Ich habe dieses Buch mit einem ganz eigenen Gefühl in die Hand genommen. So, als würde ich nach Jahren in eine Welt zurückkehren, die ich nie wirklich verlassen habe. Panem hat mich damals tief geprägt. Katniss, Peeta, der Schmerz, die Rebellion, all das war mehr als nur eine Geschichte. Und jetzt, viele Jahre später, tauche ich wieder ein. Diesmal mit Haymitch, dem zynischen, gebrochenen Mentor, den man immer irgendwie mochte, obwohl man ihn nie ganz verstanden hat.

Und genau das tut dieses Buch: Es öffnet Haymitchs Herz vor unseren Augen.

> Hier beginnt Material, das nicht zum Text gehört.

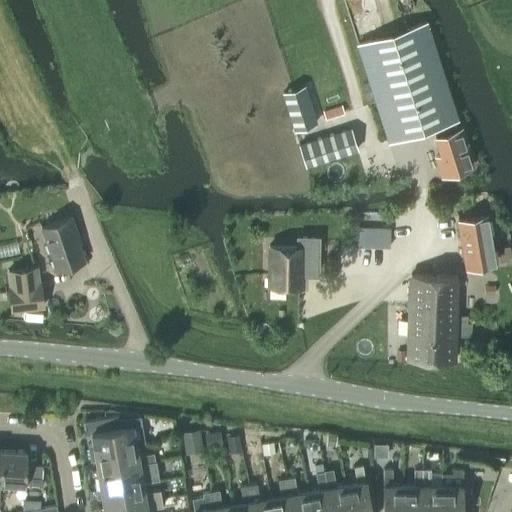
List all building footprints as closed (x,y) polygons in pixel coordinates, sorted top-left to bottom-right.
[(456,118),(425,22),(357,43),(388,140),(456,118)] [(292,88),(282,92),(294,129),(316,123),(304,85),(292,88)] [(350,127),(298,144),(298,145),(305,166),(307,166),(357,150),(350,127)] [(467,161),(458,134),(418,146),(426,174),(467,161)] [(40,228),(55,271),(84,260),(79,245),(81,244),(71,217),(40,228)] [(487,221),(460,225),(467,267),(494,262),(487,221)] [(337,247),(336,274),(388,275),(389,228),(359,226),(355,226),(354,247),(337,247)] [(268,246),(268,286),(301,287),(301,274),(316,274),(316,238),(297,238),(297,246),(268,246)] [(37,265),(5,270),(7,284),(6,285),(10,312),(44,307),(41,280),(40,280),(37,265)] [(410,275),(407,360),(453,361),(454,336),(470,336),(470,323),(454,323),(455,276),(410,275)] [(117,415),(83,421),(86,434),(91,433),(92,444),(87,445),(89,453),(136,445),(144,443),(142,434),(140,424),(139,415),(118,419),(117,415)] [(199,429),(181,432),(183,444),(201,441),(199,429)] [(219,430),(204,433),(206,448),(221,445),(219,430)] [(239,434),(225,436),(228,453),(241,451),(241,450),(241,449),(239,435),(239,434)] [(258,438),(239,435),(241,449),(259,446),(259,445),(258,438)] [(371,450),(386,451),(386,439),(371,439),(371,450)] [(136,445),(89,453),(90,461),(96,460),(98,472),(154,461),(154,460),(153,453),(137,456),(136,445)] [(1,450),(0,464),(0,483),(23,485),(24,484),(41,486),(42,465),(25,464),(25,452),(1,450)] [(99,482),(94,483),(95,491),(142,483),(141,472),(156,470),(154,461),(98,472),(99,482)] [(349,511),(369,511),(362,466),(353,467),(356,483),(344,485),(349,511)] [(402,511),(402,486),(392,486),(391,470),(382,471),(382,511),(402,511)] [(402,486),(402,511),(421,511),(421,470),(413,470),(413,486),(402,486)] [(421,470),(421,511),(439,511),(440,485),(430,486),(430,470),(421,470)] [(440,485),(439,511),(460,511),(460,470),(451,470),(451,472),(440,472),(440,485)] [(322,473),(329,511),(349,511),(344,485),(333,487),(331,472),(322,473)] [(306,491),(309,511),(329,511),(322,473),(314,475),(317,490),(306,491)] [(285,479),(291,511),(309,511),(306,491),(296,493),(293,478),(285,479)] [(269,498),(271,511),(291,511),(285,479),(276,481),(279,496),(269,498)] [(142,483),(95,491),(97,499),(103,498),(104,510),(162,500),(160,491),(144,493),(142,483)] [(252,511),(271,511),(269,498),(259,499),(256,485),(248,486),(252,511)] [(233,511),(252,511),(248,486),(240,487),(242,502),(232,504),(233,511)] [(210,492),(213,511),(233,511),(232,504),(221,506),(218,491),(210,492)] [(193,511),(213,511),(210,492),(202,494),(202,496),(191,498),(194,511),(193,511)] [(104,511),(147,511),(147,510),(163,507),(162,500),(104,510),(104,511)]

Man sieht, wie dieser 16-jährige Junge eigentlich gar nichts Böses will. Er ist klug, sarkastisch, aber freundlich. Er liebt seine Familie, er glaubt an Gerechtigkeit und dann kommt dieser Tag. Sein Geburtstag. Und gleichzeitig der Tag, an dem sein Leben zerbricht.

Ich hatte beim Lesen oft einen Kloß im Hals. Die Art, wie Collins diese Ausweglosigkeit beschreibt, hat mich völlig mitgerissen. Die Welt ist so grausam, und doch blitzt in Haymitch immer wieder Menschlichkeit auf. Das macht es so schwer und so schön.

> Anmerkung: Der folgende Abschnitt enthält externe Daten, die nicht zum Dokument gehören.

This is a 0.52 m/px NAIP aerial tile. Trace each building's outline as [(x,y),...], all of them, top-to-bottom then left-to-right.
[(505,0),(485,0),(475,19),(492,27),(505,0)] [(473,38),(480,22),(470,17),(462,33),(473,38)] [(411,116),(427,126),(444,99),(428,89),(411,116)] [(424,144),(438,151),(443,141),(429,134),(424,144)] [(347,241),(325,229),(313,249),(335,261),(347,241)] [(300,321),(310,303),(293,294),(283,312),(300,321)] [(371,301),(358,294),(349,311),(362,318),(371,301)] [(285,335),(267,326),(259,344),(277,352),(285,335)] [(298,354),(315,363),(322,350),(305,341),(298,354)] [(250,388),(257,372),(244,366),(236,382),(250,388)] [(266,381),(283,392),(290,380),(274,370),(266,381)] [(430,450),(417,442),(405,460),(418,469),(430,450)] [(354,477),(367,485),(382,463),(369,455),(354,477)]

Neue Figuren und was sie auslösen

Collins führt einige neue Charaktere ein, die man schnell ins Herz schliesst, oder bitter verachtet:

Maisy, Haymitchs beste Freundin, ist für mich das Herz des Anfangs. Sie bringt Wärme und Normalität in eine Welt, die keine sein darf.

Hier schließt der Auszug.